Just my 2 cents this morning…

7 Comments

  1. Posted April 9, 2007 at 8:37 am | Permalink

    I’d love to see a version of this that integrates real examples into the dialog. Show educators what this looks like and make it even more real. Show them that others are doing this and while it might take a bit of work that the rewards are worth the trouble.

    Thanks for sharing this!

    John

  2. Posted April 9, 2007 at 8:42 am | Permalink

    That is a great point John. These are all great ideas because we are familiar with all of them. Teachers that are getting into this need concrete examples.
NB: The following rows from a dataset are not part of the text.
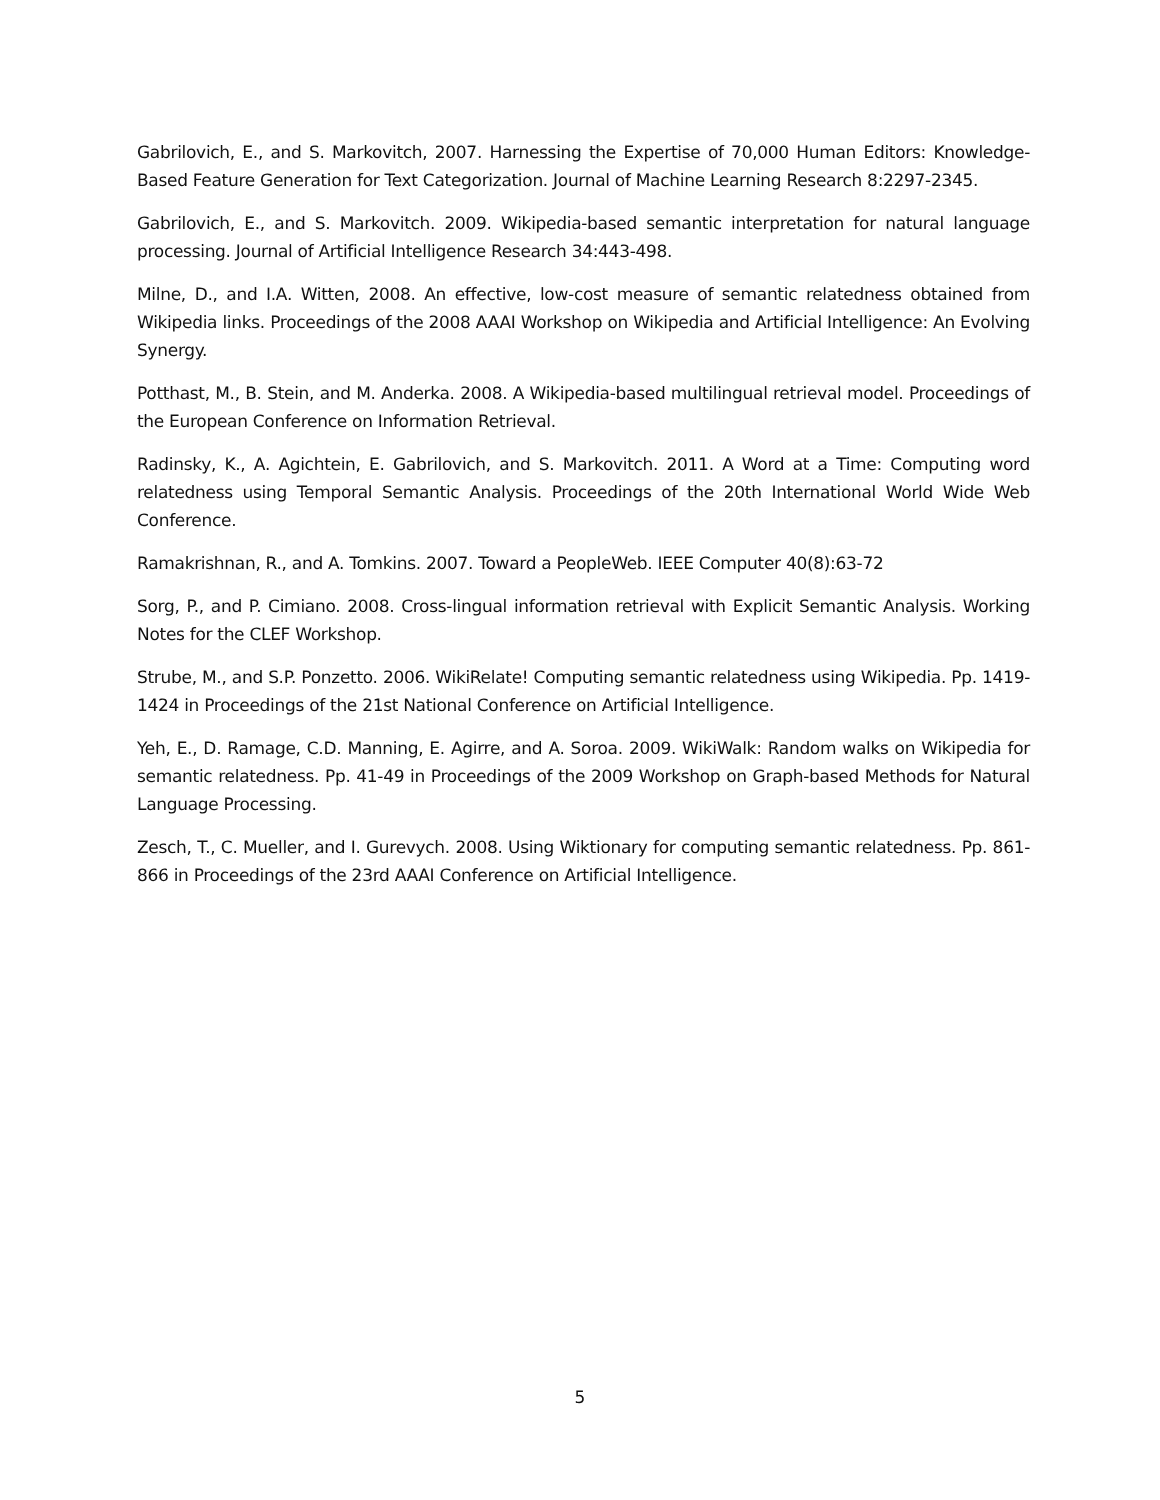Gabrilovich, E., and S. Markovitch, 2007. Harnessing the Expertise of 70,000 Human Editors: Knowledge-Based Feature Generation for Text Categorization. Journal of Machine Learning Research 8:2297-2345.
Gabrilovich, E., and S. Markovitch. 2009. Wikipedia-based semantic interpretation for natural language processing. Journal of Artificial Intelligence Research 34:443-498.
Milne, D., and I.A. Witten, 2008. An effective, low-cost measure of semantic relatedness obtained from Wikipedia links. Proceedings of the 2008 AAAI Workshop on Wikipedia and Artificial Intelligence: An Evolving Synergy.
Potthast, M., B. Stein, and M. Anderka. 2008. A Wikipedia-based multilingual retrieval model. Proceedings of the European Conference on Information Retrieval.
Radinsky, K., A. Agichtein, E. Gabrilovich, and S. Markovitch. 2011. A Word at a Time: Computing word relatedness using Temporal Semantic Analysis. Proceedings of the 20th International World Wide Web Conference.
Ramakrishnan, R., and A. Tomkins. 2007. Toward a PeopleWeb. IEEE Computer 40(8):63-72
Sorg, P., and P. Cimiano. 2008. Cross-lingual information retrieval with Explicit Semantic Analysis. Working Notes for the CLEF Workshop.
Strube, M., and S.P. Ponzetto. 2006. WikiRelate! Computing semantic relatedness using Wikipedia. Pp. 1419-1424 in Proceedings of the 21st National Conference on Artificial Intelligence.
Yeh, E., D. Ramage, C.D. Manning, E. Agirre, and A. Soroa. 2009. WikiWalk: Random walks on Wikipedia for semantic relatedness. Pp. 41-49 in Proceedings of the 2009 Workshop on Graph-based Methods for Natural Language Processing.
Zesch, T., C. Mueller, and I. Gurevych. 2008. Using Wiktionary for computing semantic relatedness. Pp. 861-866 in Proceedings of the 23rd AAAI Conference on Artificial Intelligence.
5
  3. Posted April 9, 2007 at 7:19 pm | Permalink

    Nice message, nice music, nice Web 1.0 video. How can you change it to align with your web 2.0 message? I got bored after the 3 slide – maybe I’m just becoming like those digital natives…

  4. Posted April 9, 2007 at 7:21 pm | Permalink

    Great point Durff… It is really 1.0 isn’t it? I didn’t think about that. I personally didn’t make the video, I just liked it and thought some others might find it useful too so I posted it up here.

    So are you offering the remake?

  5. Posted April 9, 2007 at 7:22 pm | Permalink

    Unlike Durff, I loved the perfect fit between word animation and music. But the text message remains terroristically pushy in spite of the music coating. If I were a teacher hesitating about using the tools advocated in the video, the browbeating through stats and imperative verbs would certainly put me off.

    In fact, it strongly reminded me of a conference in 1995 where sociolizing zealots of the internet were munching McLuhanoid mantras about it. I left muttering “The expense of bullsh*t in a waste of sham” and never went near a modem for the next 3 years.

    Then in 1998 the people at the vocational teachers’ training institute asked if I would do translations for an “ICT in education” project. My line as a translator was literary essays, but I needed the money, so I said yes if you tell me what ICT means and let me ask as many other questions as I need”.

    And THAT was interesting. The project was about bringing distance training possibilities to isolated Alpine valleys. They were using a “learning platform” that looked like a village. I wanted to use one too, because my students were corresponding with a class in another part of the country, but I was teaching in middle school and that platform was for vocational schools only. So the other teacher and I opened an MSN community instead.

    That was Web 0.9 – 1.0 time. But the point remains the same. If you tell folks they are a criminally backwards inefficient bunch, they’ll crawl back into their shells, If you show them something that’s close enough to what they need, they’ll get interested.

  6. Posted April 9, 2007 at 7:24 pm | Permalink

    Great insights! I hadn’t even thought of any of these comments. Claude, you make a great point. It is exciting to me because I am doing these things… but to someone not doing it, they could get offended. Thanks for the insight Claude!

  7. Posted April 11, 2007 at 7:13 am | Permalink

    Perhaps this is a better example of how powerful simple multimedia is and that users with a sound understanding of a concept can produce media that conveys that understanding and incites heated discussion (teachable moments).

    I think I will tag it in del.icio.us so this video and the conversation it generated can be used when we run our next workshop on video in education.